Flatworm experiments that showed worms could retain a memory after losing and regrowing their heads reminded reader Will Juncosa of a similar science fair experiment that he and his brother attempted. “Imagine two dozen dying platyhelminthes … subjected to two dumb teenagers with a razor blade,” Juncosa wrote. “The question of memory and the ‘location’ of consciousness has intrigued me for over a half-century since then.”
Charged up
The existence of hypothetical particles called magnetic monopoles would explain why electric charge comes in integer multiples of the charge of an electron instead of a continuous range of values, Emily Conover reported in “Magnets with a single pole are still giving physicists the slip” (SN: 2/3/18, p. 10).
If an electron’s charge is fundamental and cannot be divided, reader James Smith wondered, how can charges of particles such as quarks be fractions of an electron’s charge? “This has puzzled me for a long time,” he wrote.

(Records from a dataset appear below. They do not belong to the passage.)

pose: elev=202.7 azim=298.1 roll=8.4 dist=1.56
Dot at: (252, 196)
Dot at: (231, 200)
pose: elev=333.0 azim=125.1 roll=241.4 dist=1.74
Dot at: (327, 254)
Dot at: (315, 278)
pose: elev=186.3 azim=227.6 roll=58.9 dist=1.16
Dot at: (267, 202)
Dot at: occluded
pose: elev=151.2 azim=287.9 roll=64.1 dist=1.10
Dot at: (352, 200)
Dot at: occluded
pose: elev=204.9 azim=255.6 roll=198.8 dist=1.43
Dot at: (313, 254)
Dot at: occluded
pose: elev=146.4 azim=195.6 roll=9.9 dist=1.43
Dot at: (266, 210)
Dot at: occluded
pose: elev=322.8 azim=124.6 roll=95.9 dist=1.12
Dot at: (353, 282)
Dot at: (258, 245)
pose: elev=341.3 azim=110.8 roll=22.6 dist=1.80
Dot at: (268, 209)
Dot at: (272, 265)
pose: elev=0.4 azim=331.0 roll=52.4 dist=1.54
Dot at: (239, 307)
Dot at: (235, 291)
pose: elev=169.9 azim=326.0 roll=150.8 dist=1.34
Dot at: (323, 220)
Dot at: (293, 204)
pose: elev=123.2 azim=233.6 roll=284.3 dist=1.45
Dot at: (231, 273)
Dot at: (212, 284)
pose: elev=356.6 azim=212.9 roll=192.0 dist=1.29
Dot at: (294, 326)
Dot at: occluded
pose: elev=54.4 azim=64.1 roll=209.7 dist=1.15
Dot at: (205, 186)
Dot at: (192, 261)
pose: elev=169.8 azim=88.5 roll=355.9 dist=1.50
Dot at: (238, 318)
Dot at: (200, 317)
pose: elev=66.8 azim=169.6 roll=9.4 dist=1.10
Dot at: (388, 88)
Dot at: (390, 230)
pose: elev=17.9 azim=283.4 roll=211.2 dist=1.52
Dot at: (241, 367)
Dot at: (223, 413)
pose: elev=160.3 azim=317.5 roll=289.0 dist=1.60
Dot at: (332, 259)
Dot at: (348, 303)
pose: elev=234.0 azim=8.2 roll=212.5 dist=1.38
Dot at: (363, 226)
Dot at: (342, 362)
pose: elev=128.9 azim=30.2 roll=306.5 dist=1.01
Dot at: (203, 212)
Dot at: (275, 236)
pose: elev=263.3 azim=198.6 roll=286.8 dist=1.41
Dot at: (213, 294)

Conover agrees that the concept is confusing. “While you’re correct that quarks have charges a fraction of the electron’s charge, the unusual thing about quarks is that they never appear alone,” she says. Quarks are always paired up with other quarks, such that their total charge is an integer multiple of the electron’s charge. “So we can never observe a single particle with a fractional charge,” Conover says. “As a result, scientists still consider the electron’s charge to be the fundamental unit of electric charge.”
Bubble over
Researchers proposed that blowflies might cool themselves by hanging a liquid droplet from their mouths and then, once the droplet has cooled some, take it in again, Susan Milius reported in “Blowflies use drool to keep their cool” (SN: 2/3/18, p. 12).
Reader and insect physiologist John Stoffolano objects to the researchers calling the process “drooling” and doubts that blowflies need cooling.
This process is called “bubbling,” says Stoffolano, of the University of Massachusetts Amherst who has published on the process. The blowflies are dangling droplets of liquid food that have been stored in a special organ called a crop, Stoffolano says. Water evaporates from exposed droplets, reducing a meal’s weight and concentrating nutrients, important considerations for a flying insect, he says.
The researchers who proposed the cooling idea are working bubbling into their thinking. “The fact that the behavior might be primarily dedicated to something else makes the story even more interesting,” says Denis Andrade of the Universidade Estadual Paulista in Brazil.